_Текстовый блок_
________________________________________
Алексей Феофилактович прожил почти шестьдесят лет. Написал много. В 1959 году вышло наиболее полное собрание его сочинений – в девяти томах, хотя очень многое и это собрание не включило.
Не всё в равной степени пережило время, но некоторые произведения стоит прочесть. Повесть «Тюфяк», рассказы «Старческий грех», «Питерщик», романы «Взбаламученное море», «Люди сороковых годов», «В водовороте», цикл рассказов «Русские лгуны», «Путевые очерки» о Каспийском море, окружающих его землях и живущих на них людях…
Но лучшим произведением Писемского, по-моему, является его роман «Тысяча душ», о котором я хочу сказать подробнее.
Он удивительно легко читается, а порой кажется поразительно современным. Роман написан в 1858 году. Это один из первых, если не первый, большой – тогда было в ходу слово капитальный – русский роман. «Обломов», «Война и мир», «Преступление и наказание», «Что делать?», «Отцы и дети» появятся позже… Архетипы русской дворянской прозы еще не сложились, далеко было до превращения типажей в шаблоны. «Тургеневская девушка», «женщины Достоевского», «новый человек» не стали терминами…
Писемский идет по ненаезженной дороге и делает множество открытий, которые привели в восторг, но и замешательство тогдашних литературных критиков.
________________________________________
_Что сделать_
Повторите без изменений отрывок из текста о Писемском выше, от слов «Алексей Феофилактович прожил» до слов «собрание не включило.» включительно.
________________________________________
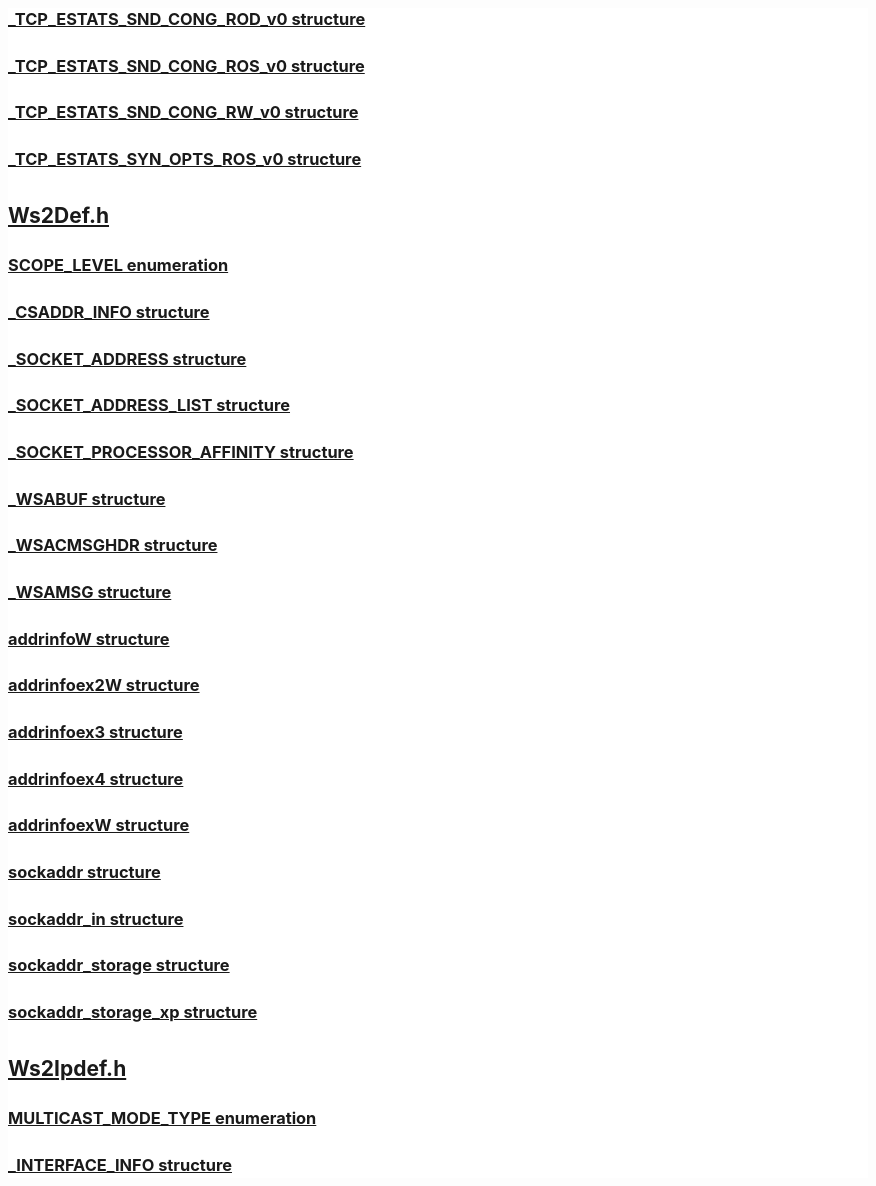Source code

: ### [_TCP_ESTATS_SND_CONG_ROD_v0 structure](../tcpestats/ns-tcpestats-_tcp_estats_snd_cong_rod_v0.md)
### [_TCP_ESTATS_SND_CONG_ROS_v0 structure](../tcpestats/ns-tcpestats-_tcp_estats_snd_cong_ros_v0.md)
### [_TCP_ESTATS_SND_CONG_RW_v0 structure](../tcpestats/ns-tcpestats-_tcp_estats_snd_cong_rw_v0.md)
### [_TCP_ESTATS_SYN_OPTS_ROS_v0 structure](../tcpestats/ns-tcpestats-_tcp_estats_syn_opts_ros_v0.md)
## [Ws2Def.h](../ws2def/index.md)
### [SCOPE_LEVEL enumeration](../ws2def/ne-ws2def-scope_level.md)
### [_CSADDR_INFO structure](../ws2def/ns-ws2def-_csaddr_info.md)
### [_SOCKET_ADDRESS structure](../ws2def/ns-ws2def-_socket_address.md)
### [_SOCKET_ADDRESS_LIST structure](../ws2def/ns-ws2def-_socket_address_list.md)
### [_SOCKET_PROCESSOR_AFFINITY structure](../ws2def/ns-ws2def-_socket_processor_affinity.md)
### [_WSABUF structure](../ws2def/ns-ws2def-_wsabuf.md)
### [_WSACMSGHDR structure](../ws2def/ns-ws2def-_wsacmsghdr.md)
### [_WSAMSG structure](../ws2def/ns-ws2def-_wsamsg.md)
### [addrinfoW structure](../ws2def/ns-ws2def-addrinfow.md)
### [addrinfoex2W structure](../ws2def/ns-ws2def-addrinfoex2w.md)
### [addrinfoex3 structure](../ws2def/ns-ws2def-addrinfoex3.md)
### [addrinfoex4 structure](../ws2def/ns-ws2def-addrinfoex4.md)
### [addrinfoexW structure](../ws2def/ns-ws2def-addrinfoexw.md)
### [sockaddr structure](../ws2def/ns-ws2def-sockaddr.md)
### [sockaddr_in structure](../ws2def/ns-ws2def-sockaddr_in.md)
### [sockaddr_storage structure](../ws2def/ns-ws2def-sockaddr_storage.md)
### [sockaddr_storage_xp structure](../ws2def/ns-ws2def-sockaddr_storage_xp.md)
## [Ws2Ipdef.h](../ws2ipdef/index.md)
### [MULTICAST_MODE_TYPE enumeration](../ws2ipdef/ne-ws2ipdef-multicast_mode_type.md)
### [_INTERFACE_INFO structure](../ws2ipdef/ns-ws2ipdef-_interface_info.md)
________________________________________
_Ваше решение_
Алексей Феофилактович прожил почти шестьдесят лет. Написал много. В 1959 году вышло наиболее полное собрание его сочинений – в девяти томах, хотя очень многое и это собрание не включило.